By Brad Askew on 05/11/2014 with comments
Taking Your Landlord to Court: A Clear Guide to Deposit Rule Violations in England

Taking Your Landlord to Court: A Clear Guide to Deposit Rule Violations in England

Facing trouble with your deposit? Don't fret! This comprehensive guide empowers you with the knowledge and steps to tackle your landlord in court if they haven't followed the deposit rules in England.

Claiming Compensation: It's Your Right

You deserve fair treatment, and that includes proper handling of your deposit. If your landlord breached the Tenancy Deposit Scheme (TDS) rules, you might be due compensation. This applies to situations where your landlord:

  • Failed to protect your deposit within 30 days of receiving it.
  • Never protected your deposit at all.
  • Didn't provide the "prescribed information" within the required timeframe. This details your rights and the deposit scheme's terms.
  • Didn't provide the prescribed information at all.

Before Court: Negotiation and Evidence Gathering

While taking your landlord to court can be an effective recourse, consider these steps first:

  • Negotiate! Compose a letter outlining the rule violations and the potential for compensation (1-3 times your deposit!). Clearly state your desired outcome (e.g., deposit return, deposit protection) and request a response within 21 days.
  • Gather evidence. Request confirmation of non-protection or late protection from all three official TDS providers: Deposit Protection Services, My Deposits, and Tenancy Deposit Scheme. Emails are best for documentation.

Taking the Legal Route: Formalities and Steps

If negotiations fail, prepare for court action:

  • Fill out Form N208. Specify your claim as "under S213-214 of the Housing Act 2004 (non-compliance with the Tenancy Deposit Scheme)." Explain your situation and justification for claiming compensation.
  • Attach a witness statement.
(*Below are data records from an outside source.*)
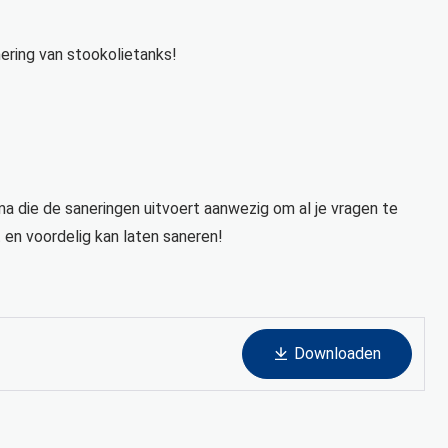
ering van stookolietanks!
firma die de saneringen uitvoert aanwezig om al je vragen te
 en voordelig kan laten saneren!
Downloaden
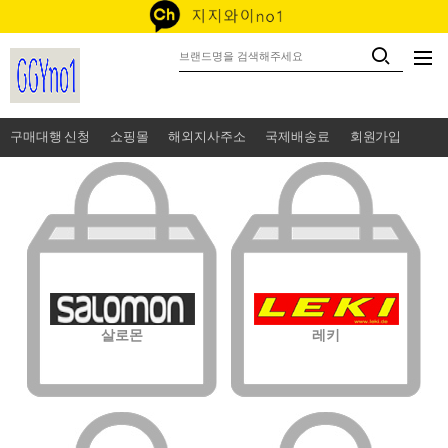
구매대행 신청
쇼핑몰
해외지사주소
국제배송료
회원가입
살로몬
레키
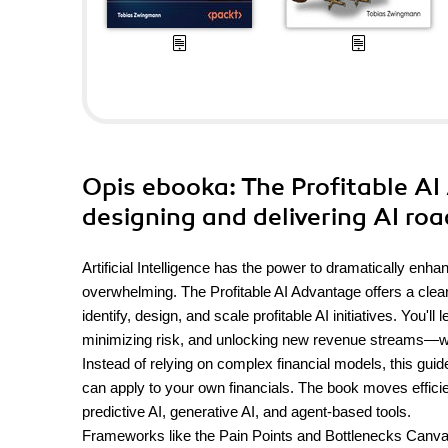
Opis
ebooka
: The Profitable A
designing and delivering AI ro
Artificial Intelligence has the power to dramatically 
overwhelming. The Profitable AI Advantage offers a clea
identify, design, and scale profitable AI initiatives. You
minimizing risk, and unlocking new revenue streams—wit
Instead of relying on complex financial models, this gui
can apply to your own financials. The book moves efficien
predictive AI, generative AI, and agent-based tools.
Frameworks like the Pain Points and Bottlenecks Canvas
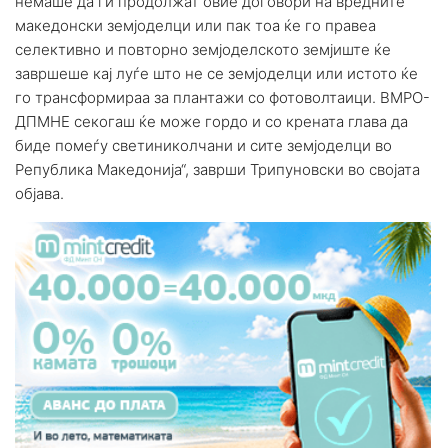
немаше да ги продолжат овие договори на вредните
македонски земјоделци или пак тоа ќе го правеа
селективно и повторно земјоделското земјиште ќе
завршеше кај луѓе што не се земјоделци или истото ќе
го трансформираа за плантажи со фотоволтаици. ВМРО-
ДПМНЕ секогаш ќе може гордо и со крената глава да
биде помеѓу светиниколчани и сите земјоделци во
Република Македонија“, заврши Трипуновски во својата
објава.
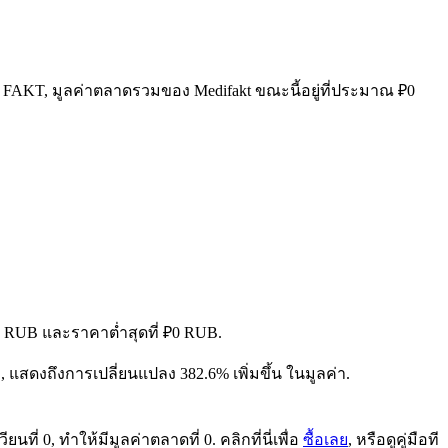
่ 0 FAKT, มูลค่าตลาดรวมของ Medifakt ขณะนี้อยู่ที่ประมาณ ₽0
₽0 RUB และราคาต่ำสุดที่ ₽0 RUB.
RUB, แสดงถึงการเปลี่ยนแปลง 382.6% เพิ่มขึ้น ในมูลค่า.
ี่ 0, ทำให้มีมูลค่าตลาดที่ 0. คลิกที่นี่เพื่อ
ซื้อเลย
, หรือดูคู่มือที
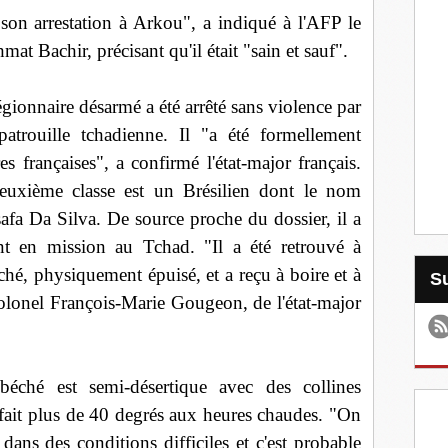
e son arrestation à Arkou", a indiqué à l'AFP le
mat Bachir, précisant qu'il était "sain et sauf".
légionnaire désarmé a été arrêté sans violence par
atrouille tchadienne. Il "a été formellement
res françaises", a confirmé l'état-major français.
euxième classe est un Brésilien dont le nom
afa Da Silva. De source proche du dossier, il a
ent en mission au Tchad. "Il a été retrouvé à
ché, physiquement épuisé, et a reçu à boire et à
colonel François-Marie Gougeon, de l'état-major
'Abéché est semi-désertique avec des collines
 fait plus de 40 degrés aux heures chaudes. "On
 dans des conditions difficiles et c'est probable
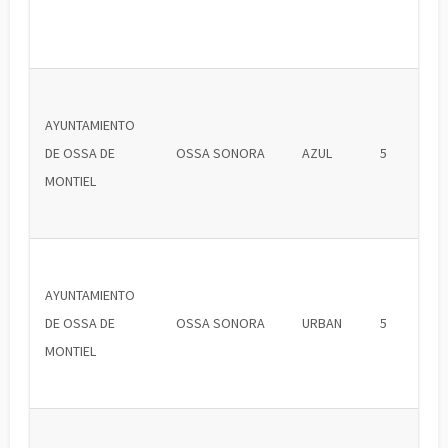
AYUNTAMIENTO
DE OSSA DE
OSSA SONORA
AZUL
5
MONTIEL
AYUNTAMIENTO
DE OSSA DE
OSSA SONORA
URBAN
5
MONTIEL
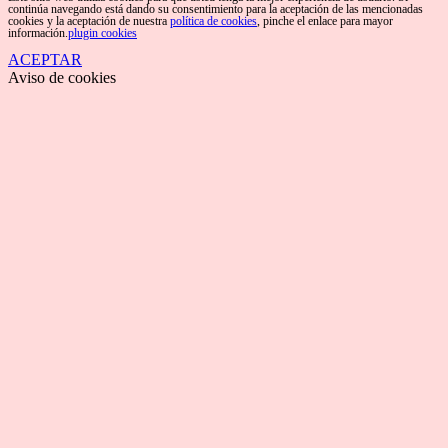
continúa navegando está dando su consentimiento para la aceptación de las mencionadas
cookies y la aceptación de nuestra
política de cookies
, pinche el enlace para mayor
información.
plugin cookies
ACEPTAR
Aviso de cookies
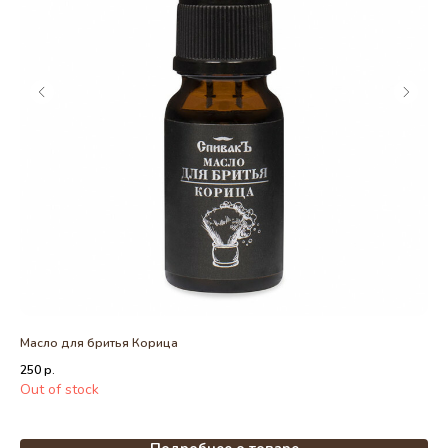
Масло для бритья Корица
Эф
250
р.
45
Out of stock
Out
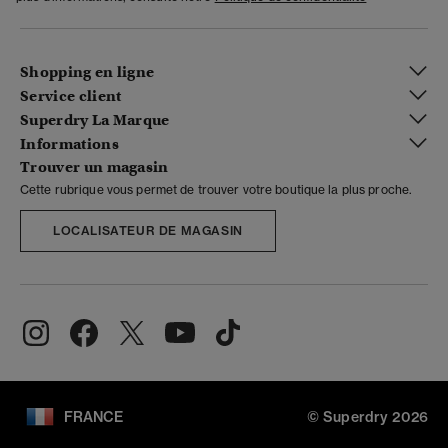
Shopping en ligne
Service client
Superdry La Marque
Informations
Trouver un magasin
Cette rubrique vous permet de trouver votre boutique la plus proche.
LOCALISATEUR DE MAGASIN
FRANCE
© Superdry 2026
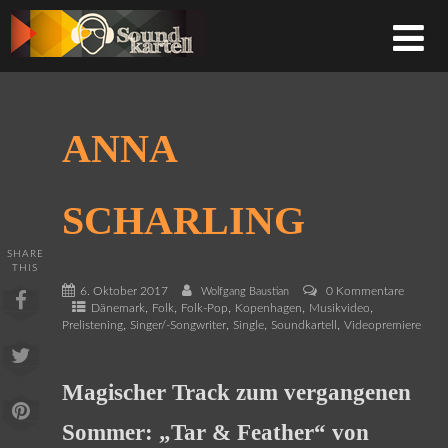
ANNA
SCHARLING
SHARE
THIS
6. Oktober 2017
0 Kommentare
Wolfgang Baustian
,
,
,
,
,
Dänemark
Folk
Folk-Pop
Kopenhagen
Musikvideo
,
,
,
,
Prelistening
Singer/-Songwriter
Single
Soundkartell
Videopremiere
Magischer Track zum vergangenen
Sommer: „Tar & Feather“ von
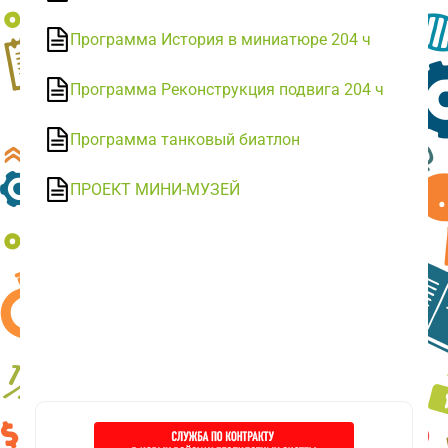
Программа История в миниатюре 204 ч
Программа Реконструкция подвига 204 ч
Программа танковый биатлон
ПРОЕКТ МИНИ-МУЗЕЙ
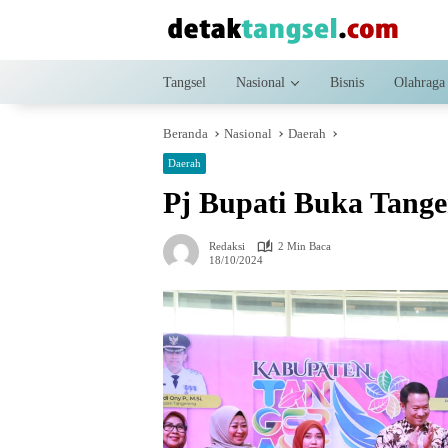
Langsung
ke
konten
Tangsel
Nasional
Bisnis
Olahraga
Beranda
Nasional
Daerah
Daerah
Pj Bupati Buka Tang
Redaksi
2 Min Baca
18/10/2024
This elaborates on your situation, including:
    • Deposit payment date.
    • Attempts to remind your landlord about deposit protection/prescribed information.
    • Landlord's refusal or inaction.
  • Submit your claim and witness statement to your local county court. Check GOV.UK for the address and relevant court fees.
  • Attend the hearing. Be prepared to answer questions and advocate for your case. Remember your claim form and witness statement.

Winning Your Case: Potential Outcomes and Next Steps

If the court rules in your favor, your landlord may be ordered to:

  • Return your deposit within 14 days.
  • Protect your deposit with a TDS scheme within 14 days.

Additionally, you can receive compensation of 1-3 times your deposit amount. The higher multiplier typically applies to complete lack of protection, while minor delays might incur lower compensation.

Non-Payment by Your Landlord? What Now?

If your landlord disregards the court's order, don't give up! Further action options are available. The GOV.UK website offers detailed information on pursuing enforcement measures.


  • Wait until your tenancy ends if possible. Taking action before can lead to your landlord protecting your deposit and potentially issuing a Section 21 notice for eviction.
  • Seek help from Citizens Advice. They offer free legal advice and guidance on filling forms and writing witness statements.

Don't let your landlord's deposit mismanagement go unaddressed. This guide equips you with the knowledge and resources to navigate the legal process and secure your rightful compensation.